-- Data segment follows --

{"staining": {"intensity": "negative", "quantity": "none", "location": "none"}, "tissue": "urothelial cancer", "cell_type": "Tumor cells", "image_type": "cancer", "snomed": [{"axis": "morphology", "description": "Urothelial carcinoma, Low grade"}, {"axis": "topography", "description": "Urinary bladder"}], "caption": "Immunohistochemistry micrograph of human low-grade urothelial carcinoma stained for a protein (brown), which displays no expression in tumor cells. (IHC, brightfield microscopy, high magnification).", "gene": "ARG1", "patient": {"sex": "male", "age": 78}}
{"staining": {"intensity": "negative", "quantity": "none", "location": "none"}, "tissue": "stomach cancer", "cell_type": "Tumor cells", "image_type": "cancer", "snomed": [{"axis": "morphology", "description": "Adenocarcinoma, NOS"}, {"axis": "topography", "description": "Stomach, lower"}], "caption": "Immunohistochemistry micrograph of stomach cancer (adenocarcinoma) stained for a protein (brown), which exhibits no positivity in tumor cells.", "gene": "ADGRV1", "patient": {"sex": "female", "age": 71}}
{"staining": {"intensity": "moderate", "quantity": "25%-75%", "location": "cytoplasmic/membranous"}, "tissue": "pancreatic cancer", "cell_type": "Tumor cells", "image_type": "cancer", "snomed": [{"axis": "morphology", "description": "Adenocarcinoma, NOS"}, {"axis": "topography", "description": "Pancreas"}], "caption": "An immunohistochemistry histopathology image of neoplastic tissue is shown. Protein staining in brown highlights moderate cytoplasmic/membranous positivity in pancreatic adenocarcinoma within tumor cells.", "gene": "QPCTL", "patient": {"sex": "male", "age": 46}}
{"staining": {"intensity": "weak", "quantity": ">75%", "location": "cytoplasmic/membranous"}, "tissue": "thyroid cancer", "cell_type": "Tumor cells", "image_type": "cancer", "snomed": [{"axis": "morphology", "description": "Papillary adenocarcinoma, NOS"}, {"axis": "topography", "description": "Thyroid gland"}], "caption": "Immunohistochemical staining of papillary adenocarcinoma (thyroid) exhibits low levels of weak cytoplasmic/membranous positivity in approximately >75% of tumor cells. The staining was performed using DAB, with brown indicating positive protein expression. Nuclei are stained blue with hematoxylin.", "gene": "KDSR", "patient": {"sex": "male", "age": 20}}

-- Data segment concluded --

> _What you need to do_
From the first line to the last, retype the data exactly.

> _Response below_
{"staining": {"intensity": "negative", "quantity": "none", "location": "none"}, "tissue": "urothelial cancer", "cell_type": "Tumor cells", "image_type": "cancer", "snomed": [{"axis": "morphology", "description": "Urothelial carcinoma, Low grade"}, {"axis": "topography", "description": "Urinary bladder"}], "caption": "Immunohistochemistry micrograph of human low-grade urothelial carcinoma stained for a protein (brown), which displays no expression in tumor cells. (IHC, brightfield microscopy, high magnification).", "gene": "ARG1", "patient": {"sex": "male", "age": 78}}
{"staining": {"intensity": "negative", "quantity": "none", "location": "none"}, "tissue": "stomach cancer", "cell_type": "Tumor cells", "image_type": "cancer", "snomed": [{"axis": "morphology", "description": "Adenocarcinoma, NOS"}, {"axis": "topography", "description": "Stomach, lower"}], "caption": "Immunohistochemistry micrograph of stomach cancer (adenocarcinoma) stained for a protein (brown), which exhibits no positivity in tumor cells.", "gene": "ADGRV1", "patient": {"sex": "female", "age": 71}}
{"staining": {"intensity": "moderate", "quantity": "25%-75%", "location": "cytoplasmic/membranous"}, "tissue": "pancreatic cancer", "cell_type": "Tumor cells", "image_type": "cancer", "snomed": [{"axis": "morphology", "description": "Adenocarcinoma, NOS"}, {"axis": "topography", "description": "Pancreas"}], "caption": "An immunohistochemistry histopathology image of neoplastic tissue is shown. Protein staining in brown highlights moderate cytoplasmic/membranous positivity in pancreatic adenocarcinoma within tumor cells.", "gene": "QPCTL", "patient": {"sex": "male", "age": 46}}
{"staining": {"intensity": "weak", "quantity": ">75%", "location": "cytoplasmic/membranous"}, "tissue": "thyroid cancer", "cell_type": "Tumor cells", "image_type": "cancer", "snomed": [{"axis": "morphology", "description": "Papillary adenocarcinoma, NOS"}, {"axis": "topography", "description": "Thyroid gland"}], "caption": "Immunohistochemical staining of papillary adenocarcinoma (thyroid) exhibits low levels of weak cytoplasmic/membranous positivity in approximately >75% of tumor cells. The staining was performed using DAB, with brown indicating positive protein expression. Nuclei are stained blue with hematoxylin.", "gene": "KDSR", "patient": {"sex": "male", "age": 20}}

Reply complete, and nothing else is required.